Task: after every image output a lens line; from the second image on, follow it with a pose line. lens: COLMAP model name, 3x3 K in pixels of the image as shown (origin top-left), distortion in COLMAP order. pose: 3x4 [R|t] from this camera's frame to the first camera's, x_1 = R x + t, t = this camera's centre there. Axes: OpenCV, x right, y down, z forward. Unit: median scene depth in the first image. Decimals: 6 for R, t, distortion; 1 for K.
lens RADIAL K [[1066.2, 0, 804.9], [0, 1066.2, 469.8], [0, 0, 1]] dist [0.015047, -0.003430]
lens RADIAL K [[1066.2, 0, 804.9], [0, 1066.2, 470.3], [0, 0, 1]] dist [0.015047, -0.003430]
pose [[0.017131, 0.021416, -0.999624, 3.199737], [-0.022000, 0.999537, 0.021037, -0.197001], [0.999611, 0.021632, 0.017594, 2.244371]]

• [Aim of the exercise] Print every line of the material above verbatim, with no changes to any character.

• [Reply]
Task: after every image output a lens line; from the second image on, follow it with a pose line. lens: COLMAP model name, 3x3 K in pixels of the image as shown (origin top-left), distortion in COLMAP order. pose: 3x4 [R|t] from this camera's frame to the first camera's, x_1 = R x + t, t = this camera's centre there. Axes: OpenCV, x right, y down, z forward. Unit: median scene depth in the first image. Decimals: 6 for R, t, distortion; 1 for K.
lens RADIAL K [[1066.2, 0, 804.9], [0, 1066.2, 469.8], [0, 0, 1]] dist [0.015047, -0.003430]
lens RADIAL K [[1066.2, 0, 804.9], [0, 1066.2, 470.3], [0, 0, 1]] dist [0.015047, -0.003430]
pose [[0.017131, 0.021416, -0.999624, 3.199737], [-0.022000, 0.999537, 0.021037, -0.197001], [0.999611, 0.021632, 0.017594, 2.244371]]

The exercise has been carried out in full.